The mediation was scheduled for Aug 18. For Isaiah, however, there will be no resolution. His funeral, attended by a small group of family and friends, took place not far from the school he once feared attending.
“It was such a struggle to get him to go to school,” his mother said. “He often cried when he came home.”
Correen Gatimu said it’s difficult to know everything that motivates a person to commit suicide, but she believes lingering memories of abuse played a big part.
“I think he was starting to look at people and say, ‘Oh, you hate me, too,’ ” she said.
Correen said Isaiah, who moved to Taconite in the fourth grade, was always teased for being different. His father was from Kenya and had returned home.
“It really started to escalate senior year,” Correen said. “It went from verbal abuse to physical abuse.”
The harassment came from a small group of boys, but it was intense. In his testimony, Isaiah said some of his classmates tried to get them to stop, but it continued until he transferred to another school.
Correen said Isaiah reported almost daily racial epithets from the first day of school. The boys physically kept him from using the drinking fountain, knocked the books out of his arms repeatedly, put him in headlocks and pushed him up against the wall. They reportedly said they would “hang you like your ancestors” and later threatened him when he told the school counselor.

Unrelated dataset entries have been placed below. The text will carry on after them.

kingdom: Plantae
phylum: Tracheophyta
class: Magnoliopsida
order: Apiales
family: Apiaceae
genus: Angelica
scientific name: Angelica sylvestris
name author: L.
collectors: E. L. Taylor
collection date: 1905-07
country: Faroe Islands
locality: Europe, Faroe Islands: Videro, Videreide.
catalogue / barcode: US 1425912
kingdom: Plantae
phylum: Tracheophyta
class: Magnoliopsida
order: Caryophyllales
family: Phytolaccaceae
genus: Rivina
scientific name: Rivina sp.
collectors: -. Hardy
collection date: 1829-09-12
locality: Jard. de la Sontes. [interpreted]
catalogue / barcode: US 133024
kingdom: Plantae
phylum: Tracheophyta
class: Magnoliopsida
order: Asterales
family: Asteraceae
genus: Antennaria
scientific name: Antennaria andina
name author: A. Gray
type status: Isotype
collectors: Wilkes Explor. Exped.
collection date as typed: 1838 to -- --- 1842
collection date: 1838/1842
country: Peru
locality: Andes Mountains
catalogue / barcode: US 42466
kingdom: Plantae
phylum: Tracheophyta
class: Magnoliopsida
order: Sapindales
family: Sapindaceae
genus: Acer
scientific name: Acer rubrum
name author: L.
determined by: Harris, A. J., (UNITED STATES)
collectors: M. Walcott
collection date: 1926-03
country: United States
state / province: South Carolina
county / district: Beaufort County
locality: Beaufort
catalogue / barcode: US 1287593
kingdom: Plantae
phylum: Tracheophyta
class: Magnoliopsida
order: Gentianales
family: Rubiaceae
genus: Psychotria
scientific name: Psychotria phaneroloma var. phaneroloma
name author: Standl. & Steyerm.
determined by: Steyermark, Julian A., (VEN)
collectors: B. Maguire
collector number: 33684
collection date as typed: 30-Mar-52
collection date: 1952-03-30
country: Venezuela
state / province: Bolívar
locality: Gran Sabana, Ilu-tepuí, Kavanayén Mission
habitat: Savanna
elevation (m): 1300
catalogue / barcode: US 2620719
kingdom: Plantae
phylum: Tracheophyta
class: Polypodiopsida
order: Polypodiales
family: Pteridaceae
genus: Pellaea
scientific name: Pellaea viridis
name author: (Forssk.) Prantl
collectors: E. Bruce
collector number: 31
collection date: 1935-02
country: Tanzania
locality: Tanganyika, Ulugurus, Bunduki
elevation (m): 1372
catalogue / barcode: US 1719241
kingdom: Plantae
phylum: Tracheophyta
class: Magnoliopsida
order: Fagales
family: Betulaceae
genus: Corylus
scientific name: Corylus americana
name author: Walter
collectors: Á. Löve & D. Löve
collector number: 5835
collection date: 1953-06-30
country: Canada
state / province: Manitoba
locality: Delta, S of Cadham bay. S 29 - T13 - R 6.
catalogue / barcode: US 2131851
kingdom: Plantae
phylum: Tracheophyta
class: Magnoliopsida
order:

The taunts are backed up by some of his friends in letters to the Gatimus’ Minneapolis attorney, Lori Peterson.
“They shoved his books to the ground, kicked them around and made him pick them up himself,” wrote one student. “It happened daily.”
Peterson, who has been representing the family for more than a year, was stunned by the death, and is considering a lawsuit.
Isaiah’s mother said she decided to speak out “to open some eyes. I can’t believe this is happening in 2014.”
Correen said she gave up dealing with the school after the principal told Isaiah he should “look the other way” when harassed, something the school denied in its response.
“My fault was leaving him there that long,” Correen said. “I had faith in the school. I had faith in the system.”